Sekembalinya dari restoran, Elardo menatap daun pintu kamar di mana Ryu ia belenggu. Wanita itu hanya bisa bergerak sejauh jarak rantai yang terikat di salah satu kakinya. Balkon, hanya tempat itulah jarak terjauh yang bisa Ryu jangkau.
Lingkaran kebiruan di pergelangan kakinya kian hari kian jelas terlihat. Itu karena sudah tiga bulan lamanya, Ryu terikat oleh rantai yang terikat erat di kaki kanannya.
Klek
Elardo membuka pintu kamar Ryu perlahan.
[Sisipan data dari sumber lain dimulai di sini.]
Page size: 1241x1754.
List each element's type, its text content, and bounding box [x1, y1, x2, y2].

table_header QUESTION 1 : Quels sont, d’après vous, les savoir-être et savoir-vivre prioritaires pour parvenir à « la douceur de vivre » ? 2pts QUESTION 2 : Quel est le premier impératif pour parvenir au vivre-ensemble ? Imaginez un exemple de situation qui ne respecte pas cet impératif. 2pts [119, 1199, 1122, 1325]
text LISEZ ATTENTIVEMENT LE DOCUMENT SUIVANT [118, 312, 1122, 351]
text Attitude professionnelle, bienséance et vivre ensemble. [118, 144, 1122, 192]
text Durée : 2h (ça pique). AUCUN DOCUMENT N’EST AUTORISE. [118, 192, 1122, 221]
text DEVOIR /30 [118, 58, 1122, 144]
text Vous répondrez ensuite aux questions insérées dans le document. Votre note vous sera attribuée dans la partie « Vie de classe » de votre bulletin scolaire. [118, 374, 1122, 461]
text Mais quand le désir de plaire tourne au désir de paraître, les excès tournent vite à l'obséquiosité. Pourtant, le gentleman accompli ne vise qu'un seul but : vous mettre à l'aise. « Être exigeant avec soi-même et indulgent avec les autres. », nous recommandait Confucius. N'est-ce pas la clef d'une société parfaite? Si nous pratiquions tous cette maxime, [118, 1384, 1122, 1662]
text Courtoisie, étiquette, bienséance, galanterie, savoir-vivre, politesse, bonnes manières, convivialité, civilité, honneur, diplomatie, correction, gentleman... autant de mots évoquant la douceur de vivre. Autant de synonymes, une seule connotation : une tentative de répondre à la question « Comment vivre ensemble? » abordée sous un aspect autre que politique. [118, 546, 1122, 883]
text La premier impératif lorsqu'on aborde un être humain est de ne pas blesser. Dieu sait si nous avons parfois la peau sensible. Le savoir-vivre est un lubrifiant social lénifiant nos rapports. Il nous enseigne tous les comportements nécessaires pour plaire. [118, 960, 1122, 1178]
Di balik cahaya remang kamar Ryu, Elardo masih bisa melihat dengan jelas bagaimana wanita malang itu meringkuk kedinginan. Ia lupa, jika selimut terakhir yang Ryu memiliki telah dirinya buang siang tadi seusai mereka bercinta.
Dan seperti perintahnya, tak boleh ada yang memberikan selimut pada wanita itu tanpa instruksi darinya. Dan sekarang ia bisa menatap dengan jelas tubuh kurus kering Ryu dalam keremangan cahaya lampu, juga terpaan sinar rembulan dari balik jendela yang tak tertutup gorden.
"Jika saja kau menjadi peliharaanku yang penurut, malam ini kau tak akan tidur dalam keadaan kedinginan seperti ini." Gumam Elardo berbicara sendiri.
Entah mengapa hatinya tiba-tiba mencelos melihat bagaimana Ryu memeluk lututnya dalam posisi meringkuk. Elardo lekas menggeleng cepat. Ia tak ingin terlarut dalam rasa iba yang belakangan sering menghantui pikirannya.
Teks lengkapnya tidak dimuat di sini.